From: Andrew Phelps <math_anxiety@yahoo.com>

Subject: Re: [withholdapadues] APA Presidential Priorities

To: withholdapadues@yahoogroups.com

Date: Friday, March 5, 2010, 5:21 AM

 

Tuv:

I don't generally disagree with you, but here I don't think you have this quite right.

On Thu, 3/4/10, Tuv wrote:

IMO, "Positive Psychology" was created to be a cover for some of the torture psychologists. Of course there are many psychologists who have become involved with it that have nothing to do with torture or interrogations, but Seligman and friends found a way to cover their reputations in something shiny and innocent.
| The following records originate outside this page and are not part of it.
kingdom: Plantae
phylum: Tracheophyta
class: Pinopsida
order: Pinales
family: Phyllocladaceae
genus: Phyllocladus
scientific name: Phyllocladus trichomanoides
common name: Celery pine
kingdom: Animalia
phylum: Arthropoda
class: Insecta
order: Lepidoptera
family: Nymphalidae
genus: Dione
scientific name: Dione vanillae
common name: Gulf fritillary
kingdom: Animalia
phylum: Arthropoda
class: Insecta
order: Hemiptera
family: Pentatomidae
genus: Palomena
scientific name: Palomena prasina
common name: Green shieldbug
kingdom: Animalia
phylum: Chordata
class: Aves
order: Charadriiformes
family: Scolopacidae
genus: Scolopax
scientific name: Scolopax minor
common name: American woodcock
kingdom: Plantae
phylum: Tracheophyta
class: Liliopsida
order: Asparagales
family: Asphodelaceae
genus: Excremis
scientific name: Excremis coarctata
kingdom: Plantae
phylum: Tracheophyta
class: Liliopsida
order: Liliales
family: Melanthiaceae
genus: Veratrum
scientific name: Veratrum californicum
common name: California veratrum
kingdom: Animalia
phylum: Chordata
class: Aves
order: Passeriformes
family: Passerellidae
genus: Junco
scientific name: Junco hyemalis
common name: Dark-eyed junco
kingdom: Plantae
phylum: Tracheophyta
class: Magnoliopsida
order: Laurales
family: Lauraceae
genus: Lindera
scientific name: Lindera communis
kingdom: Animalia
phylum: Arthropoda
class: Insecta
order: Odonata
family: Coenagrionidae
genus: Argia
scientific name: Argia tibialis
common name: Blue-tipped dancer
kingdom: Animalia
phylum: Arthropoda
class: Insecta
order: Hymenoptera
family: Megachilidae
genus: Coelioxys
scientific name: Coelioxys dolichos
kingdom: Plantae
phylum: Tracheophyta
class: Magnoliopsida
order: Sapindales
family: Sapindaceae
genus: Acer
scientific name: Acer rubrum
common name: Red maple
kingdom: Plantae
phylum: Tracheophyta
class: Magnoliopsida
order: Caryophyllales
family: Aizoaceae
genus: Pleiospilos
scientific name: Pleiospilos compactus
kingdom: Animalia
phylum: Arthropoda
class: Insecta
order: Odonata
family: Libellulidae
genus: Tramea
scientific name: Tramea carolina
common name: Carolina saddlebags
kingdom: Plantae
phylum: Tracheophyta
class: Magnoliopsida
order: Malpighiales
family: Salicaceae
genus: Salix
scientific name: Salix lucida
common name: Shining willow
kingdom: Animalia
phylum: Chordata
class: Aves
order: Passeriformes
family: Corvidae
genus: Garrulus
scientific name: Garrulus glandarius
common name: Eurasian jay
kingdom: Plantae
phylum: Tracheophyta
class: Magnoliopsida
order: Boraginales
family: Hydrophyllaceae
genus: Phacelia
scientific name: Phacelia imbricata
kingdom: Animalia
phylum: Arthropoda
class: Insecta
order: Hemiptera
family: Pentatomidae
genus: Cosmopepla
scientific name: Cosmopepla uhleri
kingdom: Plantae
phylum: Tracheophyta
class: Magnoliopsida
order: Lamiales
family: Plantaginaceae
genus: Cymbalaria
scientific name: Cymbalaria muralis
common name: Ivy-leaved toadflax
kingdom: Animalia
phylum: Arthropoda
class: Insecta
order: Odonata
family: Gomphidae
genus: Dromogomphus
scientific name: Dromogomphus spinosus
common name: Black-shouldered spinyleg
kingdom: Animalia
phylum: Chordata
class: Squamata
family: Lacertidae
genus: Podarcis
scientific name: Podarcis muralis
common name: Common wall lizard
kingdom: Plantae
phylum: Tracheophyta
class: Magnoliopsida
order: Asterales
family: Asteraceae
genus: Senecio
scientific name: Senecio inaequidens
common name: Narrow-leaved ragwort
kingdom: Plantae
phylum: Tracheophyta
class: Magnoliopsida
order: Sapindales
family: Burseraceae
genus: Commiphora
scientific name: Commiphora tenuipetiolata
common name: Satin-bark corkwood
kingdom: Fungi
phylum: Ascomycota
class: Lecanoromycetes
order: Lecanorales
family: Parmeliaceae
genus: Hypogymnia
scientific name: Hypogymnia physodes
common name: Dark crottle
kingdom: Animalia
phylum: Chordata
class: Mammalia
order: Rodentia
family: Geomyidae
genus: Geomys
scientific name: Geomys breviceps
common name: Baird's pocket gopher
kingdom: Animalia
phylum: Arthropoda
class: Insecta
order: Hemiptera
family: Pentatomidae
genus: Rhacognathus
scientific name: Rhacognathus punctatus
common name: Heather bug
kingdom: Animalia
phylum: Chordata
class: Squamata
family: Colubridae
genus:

I think "Positive Psychology" was created because of an honest recognition that "Learned Helplessness" was having a negative social impact.  The exact interpretation of the calculation of Mr. Seligman is no doubt a matter of interest.

That is, historical interest as a "case study."

My sense is that for Seligman, redirection of his work to "positive psychology" was in effect a kind of naive social advocacy.  He neglected to engage the wide usage this approach has in justifying behavior management in mental health service delivery, and he created what is a patently phony kind of social advocacy.

A psychologist friend of mine teaches positive psychology to mental health "client/survivors."  He teaches it [a] to help them overcome the "learned helplessness" of the mental health system and [b] so they will EXPLAIN TO HIM how a positive path for "client/survivors" might be constructed. His background is in "labor studies" and he is an organizational psychologist and long-time community college psychology instructor.

In other words you need to do a deeper analysis there. The application of "ego psychology" is insufficient, as the issues relate to socialization of being.

Reminds me how much MKULTRA mind control psychology experiments were hidden behind the front of the "Human Ecology" Foundation.

The deeper psychology here is related to Zimbardo's concept of "heroism."  Should we create "heroes" in the Larry James style, by free-swinging moral manipulation as MKULTRA represented, using the residual dog-torture logic of "learned helplessness" in "appropriate" ways? Should we "sanitize" the way we create those role models, by attitude management, as Zimbardo advocates?

Or should we take a "labor" point of view and recognize that promoting dog torture and/or basement abuse dynamics is wrong?